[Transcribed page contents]

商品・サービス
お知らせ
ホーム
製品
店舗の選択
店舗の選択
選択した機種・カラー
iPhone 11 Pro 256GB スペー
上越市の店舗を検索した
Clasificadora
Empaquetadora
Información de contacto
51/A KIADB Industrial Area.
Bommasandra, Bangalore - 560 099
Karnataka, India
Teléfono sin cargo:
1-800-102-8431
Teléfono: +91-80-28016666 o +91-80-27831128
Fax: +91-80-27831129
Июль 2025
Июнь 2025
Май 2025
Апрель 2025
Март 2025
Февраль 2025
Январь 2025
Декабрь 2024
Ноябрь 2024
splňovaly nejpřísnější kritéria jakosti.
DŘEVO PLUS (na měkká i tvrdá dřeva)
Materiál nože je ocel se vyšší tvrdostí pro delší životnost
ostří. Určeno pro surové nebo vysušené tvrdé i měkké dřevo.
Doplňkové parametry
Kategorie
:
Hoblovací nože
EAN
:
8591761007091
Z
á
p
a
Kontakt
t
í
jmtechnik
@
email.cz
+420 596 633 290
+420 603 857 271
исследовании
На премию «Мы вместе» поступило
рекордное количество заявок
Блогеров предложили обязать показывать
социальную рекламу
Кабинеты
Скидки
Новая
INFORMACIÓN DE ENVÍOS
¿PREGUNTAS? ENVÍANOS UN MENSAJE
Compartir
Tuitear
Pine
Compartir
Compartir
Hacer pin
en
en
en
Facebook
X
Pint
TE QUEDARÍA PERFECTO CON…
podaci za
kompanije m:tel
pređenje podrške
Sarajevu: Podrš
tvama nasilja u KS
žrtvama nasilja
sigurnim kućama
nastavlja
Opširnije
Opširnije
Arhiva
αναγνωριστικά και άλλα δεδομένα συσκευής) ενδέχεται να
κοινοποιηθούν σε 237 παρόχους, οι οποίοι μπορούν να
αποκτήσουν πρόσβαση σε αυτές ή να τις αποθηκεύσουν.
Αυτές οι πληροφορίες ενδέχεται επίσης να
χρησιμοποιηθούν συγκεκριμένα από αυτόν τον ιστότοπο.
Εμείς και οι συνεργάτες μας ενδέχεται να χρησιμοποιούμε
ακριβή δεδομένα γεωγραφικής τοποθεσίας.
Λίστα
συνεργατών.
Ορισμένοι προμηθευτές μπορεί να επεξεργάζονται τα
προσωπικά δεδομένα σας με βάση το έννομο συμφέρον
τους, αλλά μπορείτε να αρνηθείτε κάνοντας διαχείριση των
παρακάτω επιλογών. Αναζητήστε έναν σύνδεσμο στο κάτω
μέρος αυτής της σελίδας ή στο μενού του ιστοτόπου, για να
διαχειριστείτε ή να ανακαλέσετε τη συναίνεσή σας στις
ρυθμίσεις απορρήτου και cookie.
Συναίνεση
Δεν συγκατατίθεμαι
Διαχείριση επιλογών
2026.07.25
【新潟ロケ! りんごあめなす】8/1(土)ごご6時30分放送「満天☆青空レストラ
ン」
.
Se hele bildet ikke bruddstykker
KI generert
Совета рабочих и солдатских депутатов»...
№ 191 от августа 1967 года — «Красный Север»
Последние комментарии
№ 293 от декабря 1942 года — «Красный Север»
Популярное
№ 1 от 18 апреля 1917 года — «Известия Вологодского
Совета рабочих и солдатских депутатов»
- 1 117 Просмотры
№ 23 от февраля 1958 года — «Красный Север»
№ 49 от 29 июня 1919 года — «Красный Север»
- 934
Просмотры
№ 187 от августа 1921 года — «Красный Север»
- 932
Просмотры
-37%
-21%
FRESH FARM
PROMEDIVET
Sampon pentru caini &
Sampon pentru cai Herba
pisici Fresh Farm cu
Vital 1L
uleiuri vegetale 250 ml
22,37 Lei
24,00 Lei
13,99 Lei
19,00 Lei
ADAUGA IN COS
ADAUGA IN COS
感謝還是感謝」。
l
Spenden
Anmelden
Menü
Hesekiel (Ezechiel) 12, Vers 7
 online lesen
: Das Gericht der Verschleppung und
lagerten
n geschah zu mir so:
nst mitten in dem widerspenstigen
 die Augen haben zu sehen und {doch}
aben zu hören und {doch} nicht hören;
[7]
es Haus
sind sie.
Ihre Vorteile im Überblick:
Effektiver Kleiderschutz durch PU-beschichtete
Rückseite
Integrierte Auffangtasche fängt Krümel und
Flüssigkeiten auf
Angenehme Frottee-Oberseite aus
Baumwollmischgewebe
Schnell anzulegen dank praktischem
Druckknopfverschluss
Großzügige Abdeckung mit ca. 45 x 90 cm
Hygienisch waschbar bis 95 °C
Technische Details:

* EXERCISE *
From the line holding "Апрель 2025" to the line holding "Εμείς και οι", inclusive, restate each line above exactly as written.

* RESPONSE AREA *
Апрель 2025
Март 2025
Февраль 2025
Январь 2025
Декабрь 2024
Ноябрь 2024
splňovaly nejpřísnější kritéria jakosti.
DŘEVO PLUS (na měkká i tvrdá dřeva)
Materiál nože je ocel se vyšší tvrdostí pro delší životnost
ostří. Určeno pro surové nebo vysušené tvrdé i měkké dřevo.
Doplňkové parametry
Kategorie
:
Hoblovací nože
EAN
:
8591761007091
Z
á
p
a
Kontakt
t
í
jmtechnik
@
email.cz
+420 596 633 290
+420 603 857 271
исследовании
На премию «Мы вместе» поступило
рекордное количество заявок
Блогеров предложили обязать показывать
социальную рекламу
Кабинеты
Скидки
Новая
INFORMACIÓN DE ENVÍOS
¿PREGUNTAS? ENVÍANOS UN MENSAJE
Compartir
Tuitear
Pine
Compartir
Compartir
Hacer pin
en
en
en
Facebook
X
Pint
TE QUEDARÍA PERFECTO CON…
podaci za
kompanije m:tel
pređenje podrške
Sarajevu: Podrš
tvama nasilja u KS
žrtvama nasilja
sigurnim kućama
nastavlja
Opširnije
Opširnije
Arhiva
αναγνωριστικά και άλλα δεδομένα συσκευής) ενδέχεται να
κοινοποιηθούν σε 237 παρόχους, οι οποίοι μπορούν να
αποκτήσουν πρόσβαση σε αυτές ή να τις αποθηκεύσουν.
Αυτές οι πληροφορίες ενδέχεται επίσης να
χρησιμοποιηθούν συγκεκριμένα από αυτόν τον ιστότοπο.
Εμείς και οι συνεργάτες μας ενδέχεται να χρησιμοποιούμε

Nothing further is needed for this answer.